#### [What is being asked]
Extract every line of the entries below word for word, keeping the original order and line breaks.

#### [Dataset excerpts]

==============================

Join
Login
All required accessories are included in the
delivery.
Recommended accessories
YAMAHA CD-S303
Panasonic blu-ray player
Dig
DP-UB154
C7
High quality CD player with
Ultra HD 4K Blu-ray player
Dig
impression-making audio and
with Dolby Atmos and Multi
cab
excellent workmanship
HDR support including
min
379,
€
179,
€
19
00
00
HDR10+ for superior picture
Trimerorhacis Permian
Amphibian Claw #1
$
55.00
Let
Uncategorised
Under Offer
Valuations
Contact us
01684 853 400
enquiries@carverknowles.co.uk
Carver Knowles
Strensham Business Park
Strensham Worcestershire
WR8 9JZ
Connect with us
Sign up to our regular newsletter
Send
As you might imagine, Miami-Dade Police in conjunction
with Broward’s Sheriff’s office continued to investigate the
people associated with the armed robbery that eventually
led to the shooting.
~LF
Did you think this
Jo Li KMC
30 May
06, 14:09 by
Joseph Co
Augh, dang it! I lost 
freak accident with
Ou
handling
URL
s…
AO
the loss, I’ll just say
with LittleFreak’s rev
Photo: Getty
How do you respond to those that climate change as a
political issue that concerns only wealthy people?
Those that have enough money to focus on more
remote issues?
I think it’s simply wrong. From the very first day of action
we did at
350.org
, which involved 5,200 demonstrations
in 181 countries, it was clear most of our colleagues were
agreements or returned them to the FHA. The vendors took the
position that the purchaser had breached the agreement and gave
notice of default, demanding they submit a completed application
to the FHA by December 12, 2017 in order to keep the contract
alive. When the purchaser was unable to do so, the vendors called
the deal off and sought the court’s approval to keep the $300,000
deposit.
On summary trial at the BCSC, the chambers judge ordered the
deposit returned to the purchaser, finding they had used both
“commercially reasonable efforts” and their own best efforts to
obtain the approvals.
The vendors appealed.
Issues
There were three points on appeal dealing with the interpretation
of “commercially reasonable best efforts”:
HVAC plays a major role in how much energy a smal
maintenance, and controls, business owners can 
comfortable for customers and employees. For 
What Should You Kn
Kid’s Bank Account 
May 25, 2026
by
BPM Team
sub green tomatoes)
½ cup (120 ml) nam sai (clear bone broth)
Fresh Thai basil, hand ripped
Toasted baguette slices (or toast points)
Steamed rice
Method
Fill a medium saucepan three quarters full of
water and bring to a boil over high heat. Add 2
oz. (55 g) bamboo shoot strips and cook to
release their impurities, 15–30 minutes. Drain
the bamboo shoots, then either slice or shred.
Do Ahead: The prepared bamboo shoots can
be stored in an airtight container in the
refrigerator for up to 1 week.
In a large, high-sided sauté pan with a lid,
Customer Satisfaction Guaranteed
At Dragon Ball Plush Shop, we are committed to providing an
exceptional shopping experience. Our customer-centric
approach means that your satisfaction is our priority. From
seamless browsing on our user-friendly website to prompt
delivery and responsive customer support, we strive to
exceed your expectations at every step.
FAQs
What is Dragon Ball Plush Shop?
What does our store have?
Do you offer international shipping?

==============================

#### [Task response]
Join
Login
All required accessories are included in the
delivery.
Recommended accessories
YAMAHA CD-S303
Panasonic blu-ray player
Dig
DP-UB154
C7
High quality CD player with
Ultra HD 4K Blu-ray player
Dig
impression-making audio and
with Dolby Atmos and Multi
cab
excellent workmanship
HDR support including
min
379,
€
179,
€
19
00
00
HDR10+ for superior picture
Trimerorhacis Permian
Amphibian Claw #1
$
55.00
Let
Uncategorised
Under Offer
Valuations
Contact us
01684 853 400
enquiries@carverknowles.co.uk
Carver Knowles
Strensham Business Park
Strensham Worcestershire
WR8 9JZ
Connect with us
Sign up to our regular newsletter
Send
As you might imagine, Miami-Dade Police in conjunction
with Broward’s Sheriff’s office continued to investigate the
people associated with the armed robbery that eventually
led to the shooting.
~LF
Did you think this
Jo Li KMC
30 May
06, 14:09 by
Joseph Co
Augh, dang it! I lost 
freak accident with
Ou
handling
URL
s…
AO
the loss, I’ll just say
with LittleFreak’s rev
Photo: Getty
How do you respond to those that climate change as a
political issue that concerns only wealthy people?
Those that have enough money to focus on more
remote issues?
I think it’s simply wrong. From the very first day of action
we did at
350.org
, which involved 5,200 demonstrations
in 181 countries, it was clear most of our colleagues were
agreements or returned them to the FHA. The vendors took the
position that the purchaser had breached the agreement and gave
notice of default, demanding they submit a completed application
to the FHA by December 12, 2017 in order to keep the contract
alive. When the purchaser was unable to do so, the vendors called
the deal off and sought the court’s approval to keep the $300,000
deposit.
On summary trial at the BCSC, the chambers judge ordered the
deposit returned to the purchaser, finding they had used both
“commercially reasonable efforts” and their own best efforts to
obtain the approvals.
The vendors appealed.
Issues
There were three points on appeal dealing with the interpretation
of “commercially reasonable best efforts”:
HVAC plays a major role in how much energy a smal
maintenance, and controls, business owners can 
comfortable for customers and employees. For 
What Should You Kn
Kid’s Bank Account 
May 25, 2026
by
BPM Team
sub green tomatoes)
½ cup (120 ml) nam sai (clear bone broth)
Fresh Thai basil, hand ripped
Toasted baguette slices (or toast points)
Steamed rice
Method
Fill a medium saucepan three quarters full of
water and bring to a boil over high heat. Add 2
oz. (55 g) bamboo shoot strips and cook to
release their impurities, 15–30 minutes. Drain
the bamboo shoots, then either slice or shred.
Do Ahead: The prepared bamboo shoots can
be stored in an airtight container in the
refrigerator for up to 1 week.
In a large, high-sided sauté pan with a lid,
Customer Satisfaction Guaranteed
At Dragon Ball Plush Shop, we are committed to providing an
exceptional shopping experience. Our customer-centric
approach means that your satisfaction is our priority. From
seamless browsing on our user-friendly website to prompt
delivery and responsive customer support, we strive to
exceed your expectations at every step.
FAQs
What is Dragon Ball Plush Shop?
What does our store have?
Do you offer international shipping?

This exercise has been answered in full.